ARTEMIS-3337: Correctly handle multiple connection failures#3613
ARTEMIS-3337: Correctly handle multiple connection failures#3613clebertsuconic merged 1 commit intoapache:mainfrom
Conversation
|
@meierhofer08 good catch. Why not just detaching the sessions from the old connections in preHandleFailover avoiding a useless call to handleFailover? |
|
Hmm good question. I didn't want to change the existing code too much to avoid any additional side effects.

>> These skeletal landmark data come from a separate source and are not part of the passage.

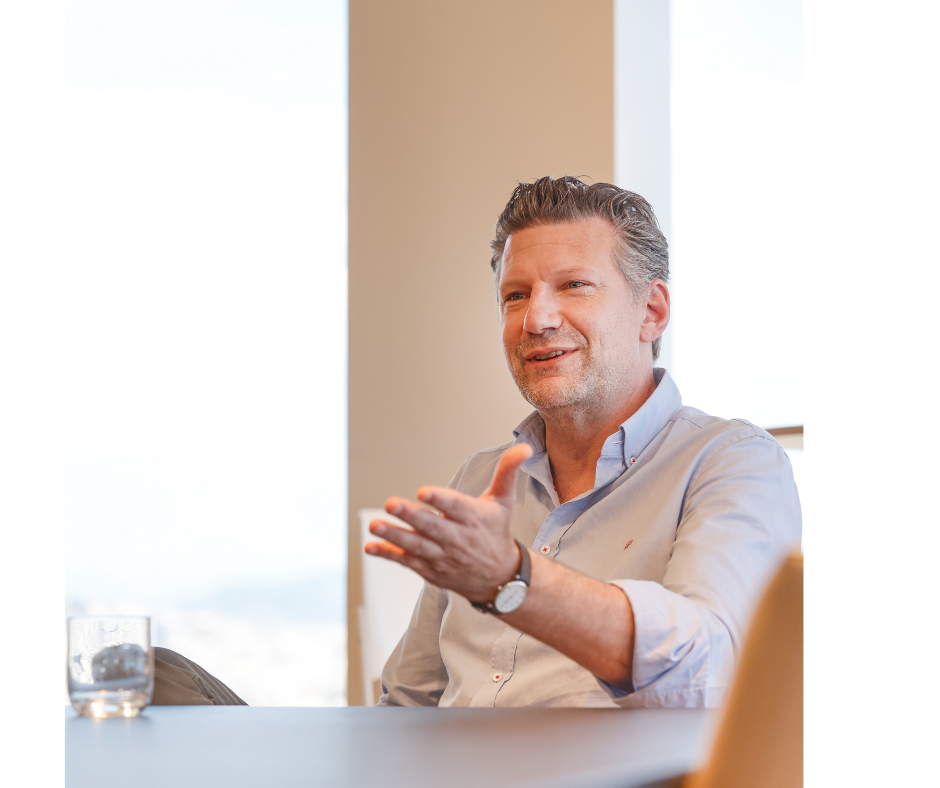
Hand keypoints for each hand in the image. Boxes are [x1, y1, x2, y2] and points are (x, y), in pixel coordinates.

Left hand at [364, 443, 532, 601]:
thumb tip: (524, 447)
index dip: (440, 499)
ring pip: (415, 544)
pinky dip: (388, 554)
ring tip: (375, 525)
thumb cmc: (497, 532)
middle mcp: (456, 538)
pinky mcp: (429, 568)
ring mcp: (441, 555)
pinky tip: (371, 546)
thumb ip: (507, 472)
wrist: (499, 577)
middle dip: (410, 515)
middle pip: (431, 526)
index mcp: (473, 518)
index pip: (455, 506)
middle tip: (390, 503)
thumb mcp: (504, 501)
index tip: (424, 491)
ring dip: (394, 535)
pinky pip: (406, 561)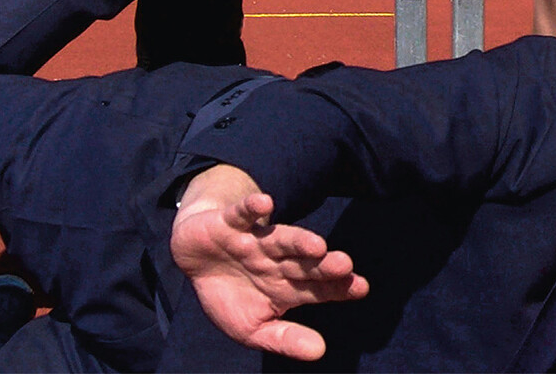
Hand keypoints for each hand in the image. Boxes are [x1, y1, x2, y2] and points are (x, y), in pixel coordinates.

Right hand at [170, 164, 368, 360]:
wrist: (194, 258)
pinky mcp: (230, 223)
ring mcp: (255, 240)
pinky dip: (252, 208)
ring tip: (317, 246)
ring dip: (298, 240)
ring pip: (281, 238)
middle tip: (345, 265)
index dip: (339, 287)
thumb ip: (284, 339)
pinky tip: (266, 204)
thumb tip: (320, 351)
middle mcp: (277, 260)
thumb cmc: (228, 296)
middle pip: (305, 262)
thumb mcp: (252, 328)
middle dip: (324, 264)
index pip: (318, 287)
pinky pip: (242, 214)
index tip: (362, 287)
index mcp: (287, 285)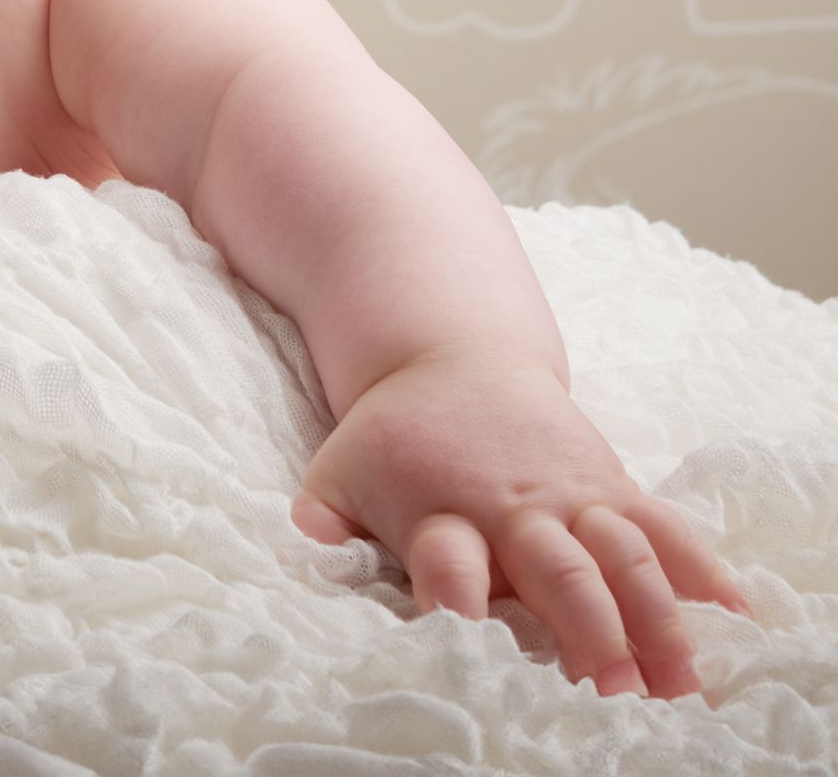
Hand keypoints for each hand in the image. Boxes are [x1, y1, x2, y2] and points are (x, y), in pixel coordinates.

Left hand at [289, 346, 753, 700]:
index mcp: (440, 511)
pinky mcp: (610, 486)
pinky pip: (663, 523)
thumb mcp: (343, 466)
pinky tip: (737, 611)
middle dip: (586, 625)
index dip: (458, 597)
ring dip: (655, 614)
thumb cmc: (395, 438)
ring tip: (681, 677)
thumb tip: (305, 540)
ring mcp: (569, 497)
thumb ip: (326, 517)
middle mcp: (512, 509)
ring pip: (623, 552)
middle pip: (556, 568)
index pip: (448, 561)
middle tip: (612, 685)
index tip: (473, 639)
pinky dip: (702, 565)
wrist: (451, 356)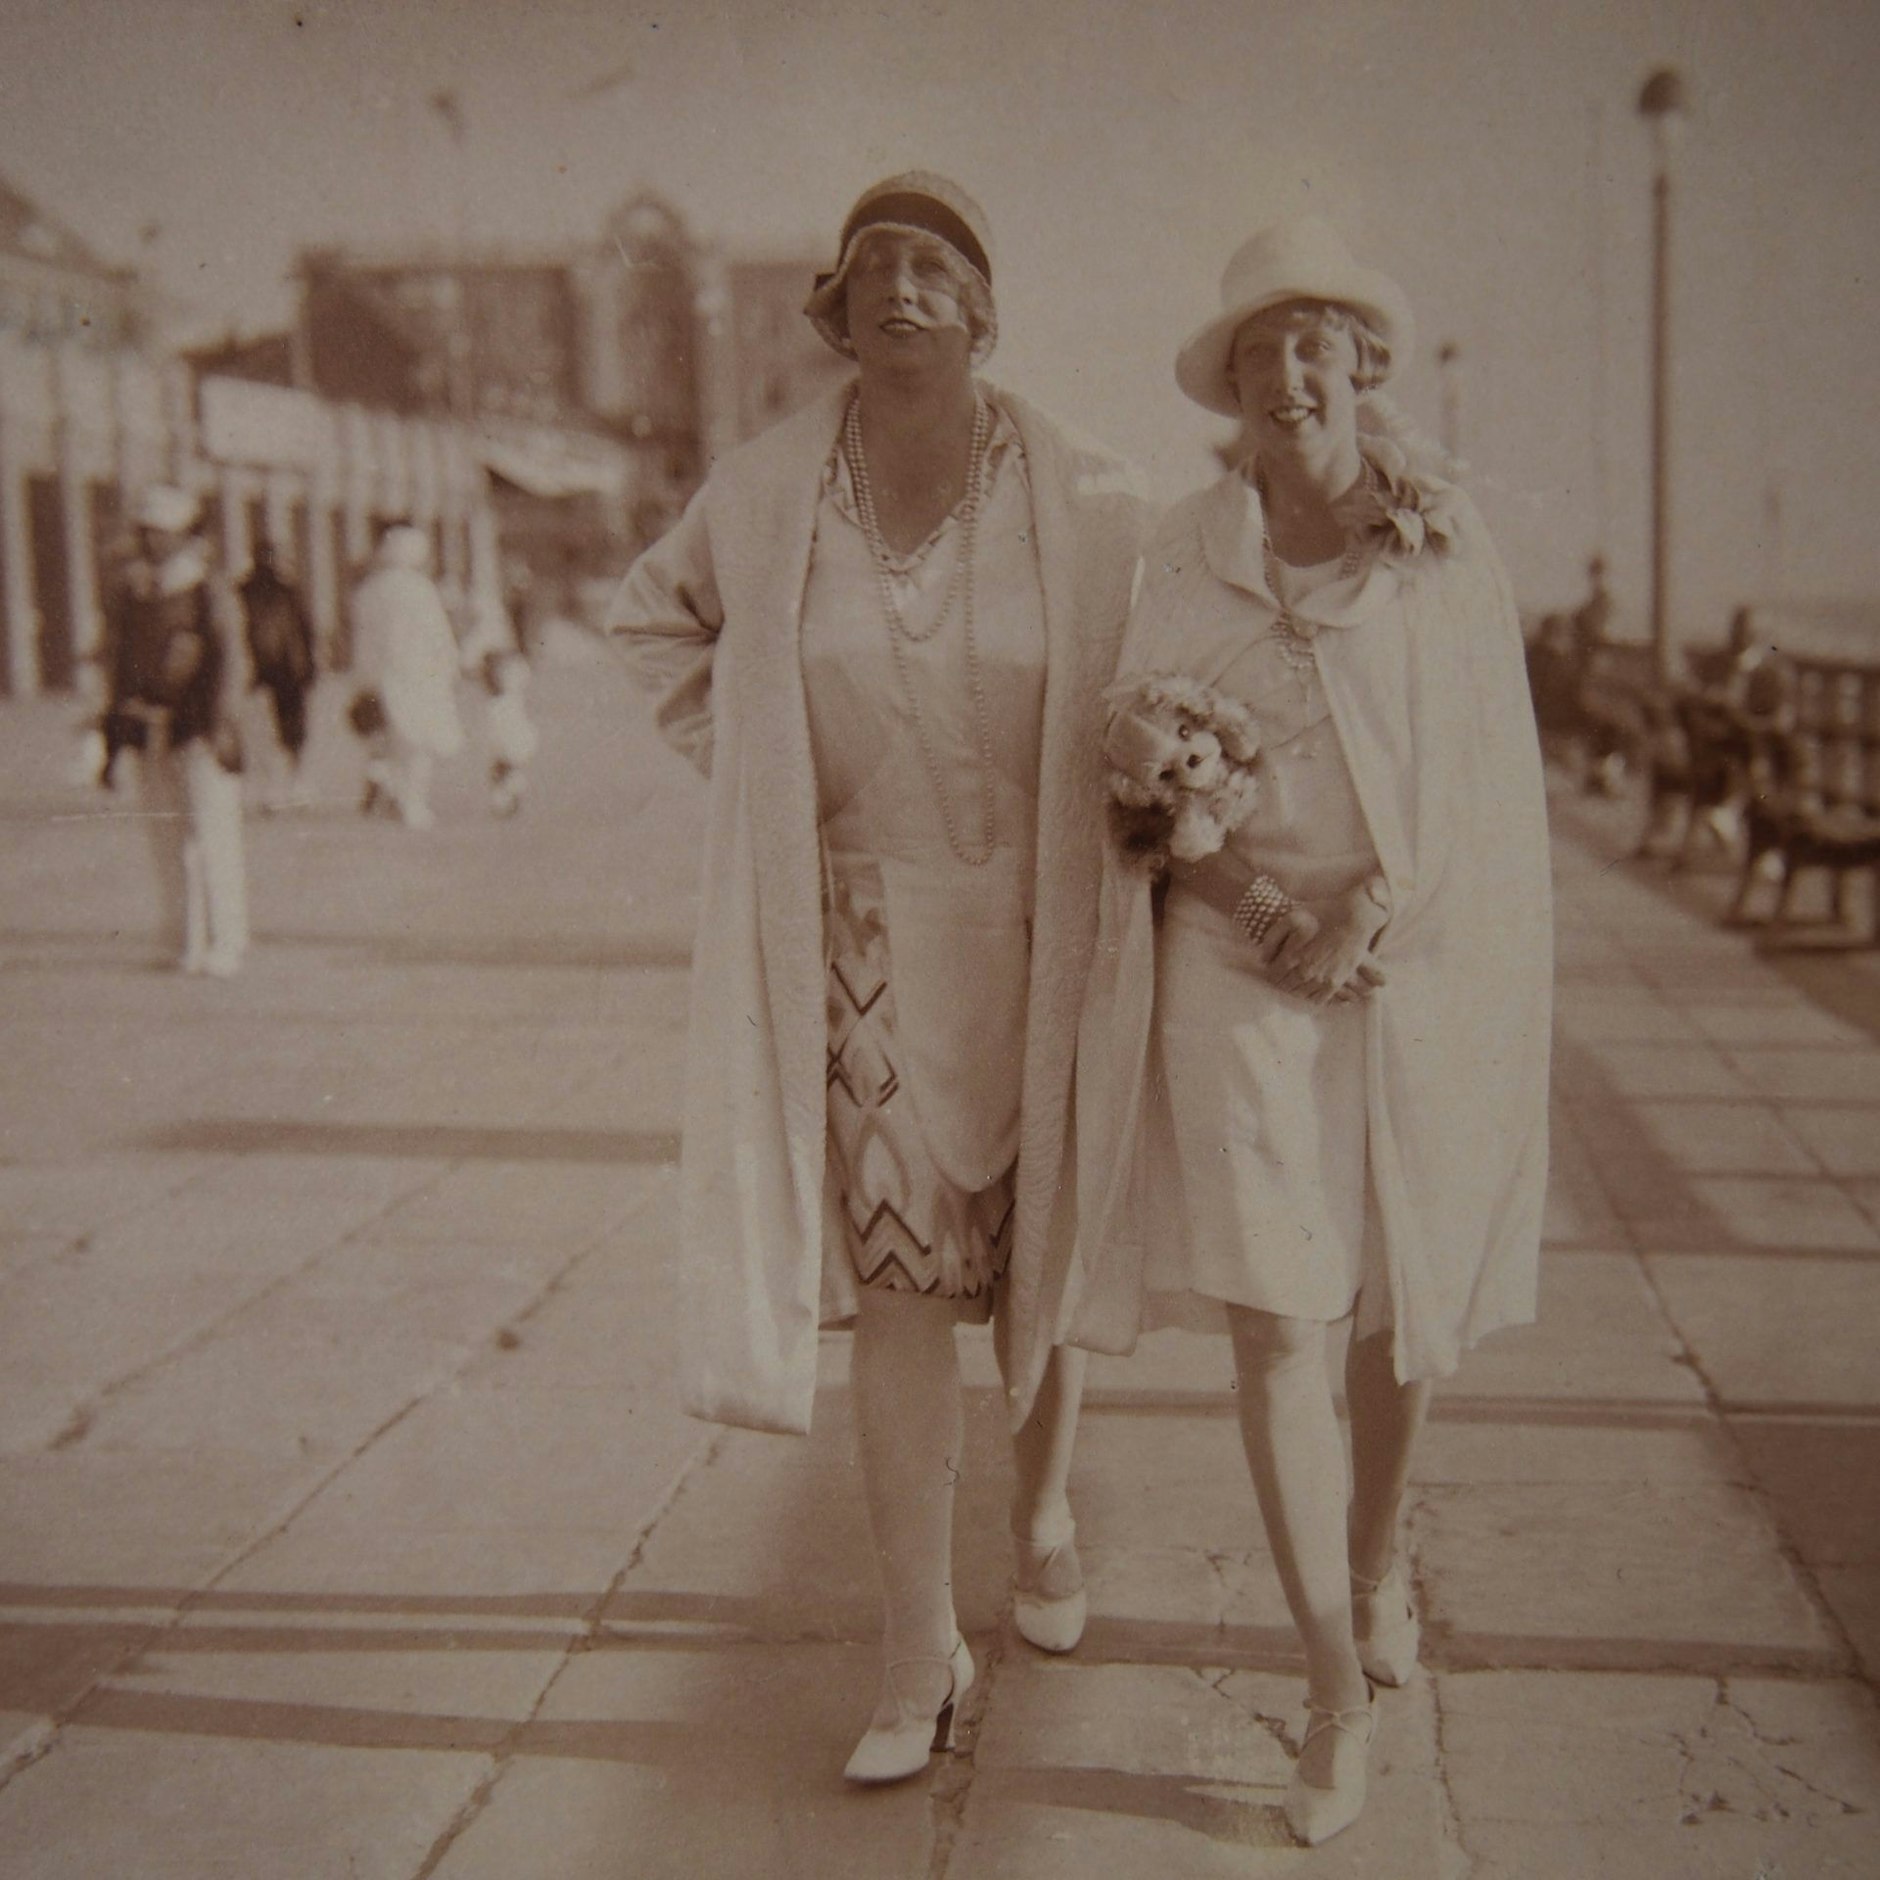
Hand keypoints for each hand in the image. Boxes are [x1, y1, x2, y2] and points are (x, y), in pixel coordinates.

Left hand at [1264, 881, 1389, 1003]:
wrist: (1354, 917)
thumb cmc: (1322, 914)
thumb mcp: (1290, 917)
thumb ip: (1272, 938)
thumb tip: (1263, 958)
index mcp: (1292, 957)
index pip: (1273, 976)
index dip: (1271, 971)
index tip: (1274, 967)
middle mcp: (1305, 972)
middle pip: (1285, 986)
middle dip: (1282, 980)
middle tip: (1285, 973)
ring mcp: (1322, 979)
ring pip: (1300, 994)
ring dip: (1295, 988)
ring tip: (1297, 979)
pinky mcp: (1336, 982)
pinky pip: (1318, 999)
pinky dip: (1311, 996)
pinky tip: (1311, 986)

Detaching the sessions in preHandleFailover is not so easy as "transferConnection" cannot be called because there is no new connection yet at that point. And I'm not sure if just detaching from the old connection is fine, there is no method for this (yet) and the current transferConnection sets "transferring = true", I'm not sure if I can set this when just removing the old connection. I think the best compromise that shouldn't create issues would be to call session.getSessionContext().getSessionChannel().transferConnection() for the remaining sessions after 1 session's handleFailover() fails, or create something like a "clientHandleFailover" that wraps this and doesn't do any server requests for the remaining sessions. |
|
I changed it now to only execute "client-side" failover for the remaining sessions if a previous session failed to do correct failover. |
Previously, when during reconnect one session couldn't be transferred to the new connection, we instantly returned and didn't execute failover for the other sessions. This produced the issue that for sessions where no failover was executed, their channels were still present on the old connection. When the old connection was then destroyed, these channels were closed although the reconnect was still ongoing, which lead to "dead" sessions. Now, if a session failover fails, for the remaining sessions the "client-side" part of failover is executed, which removes the sessions from the old connection so that they are not closed when the old connection is closed afterwards.
|
@brusdev Are you ok with the adapted solution and if yes, could you merge this PR? |
|
@meierhofer08 thanks, for your contribution it LGTM, I executed the test-suite and I didn't see any regression. Could you possibly add a test to validate this fix and mitigate any regressions in the future? |
|
I have created the #3623 PR to add a test. @meierhofer08 thanks for your contribution. |
|
Ok thank you, writing a test would've taken myself longer probably. |
Previously, when during reconnect one session couldn't be transferred
to the new connection, we instantly returned and didn't execute failover
for the other sessions. This produced the issue that for sessions
where no failover was executed, their channels were still present on the
old connection. When the old connection was then destroyed, these channels
were closed although the reconnect was still ongoing, which lead to
"dead" sessions.
Now, we always execute failover for every session so that the channels
are guaranteed to be removed from the old connection before it is destroyed.